● Work item
Continue the Pixman mailing-list reply about the SSE2 affine bilinear fetcher, picking up after its last sentence.

● Provided passage
-- Opening Marker --

[Pixman] [PATCH 3/4] sse2: affine bilinear fetcher

Thu Jan 31 10:41:47 PST 2013

Siarhei Siamashka <siarhei.siamashka at gmail.com> writes:

> As for the affine transforms, they really depend on accessing memory
> in an a cache-friendly way.

A simple experiment that could be done would be to just switch to a
tiled access pattern in pixman-general.c and see what the performance
impact of that would be.

> I would say that we probably need to generalize iterators to work with
> arbitrary rectangles in the destination space instead of the
> scanlines. The optimal width/height of these rectangles can be
> heuristically selected based on the transformation matrix and the
> sizes of L1/L2 caches and TLB. In the case if the height of the
> rectangle is 1 pixel and the width is the same as the destination
> width, we get the current scanline based behaviour. The code which is
> going to perfectly fit the rectangles based model and immediately
> benefit from it are the fast paths for simple 90/180/270 rotation:

Regarding generalizing to arbitrary rectangles, an interesting thought
is that all the standard blitters are really nothing more than combiners
that support arbitrary rectangles/strides. If the iterators were further
generalized so that they could fetch more formats than just a8r8g8b8 and
floating point, the standard fast paths could be considered just "noop
iterators plus rectangular combiner" and folded in under the iterator
system.

-- Closing Marker --

● Exercise data
-- Opening Marker --

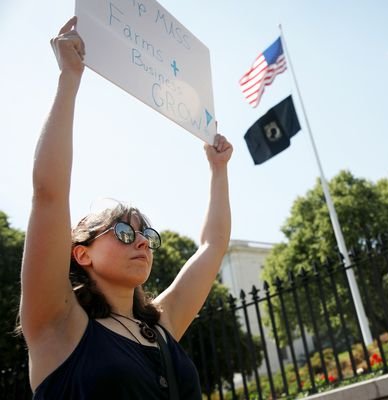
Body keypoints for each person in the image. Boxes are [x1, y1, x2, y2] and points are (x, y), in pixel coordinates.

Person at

-- Closing Marker --

● Answer to the problem
If the iterator system and the fast path system could be unified, that
might help with the problem discussed here:

     http://permalink.gmane.org/gmane.comp.graphics.pixman/900

which with the iterator activity is now turning into a more serious
issue.

> One more thing that I wonder about is whether we can already drop 8-bit
> interpolation precision for bilinear scaling or should keep it for a
> while?

I'm fine with dropping support for 8 bit if that's useful.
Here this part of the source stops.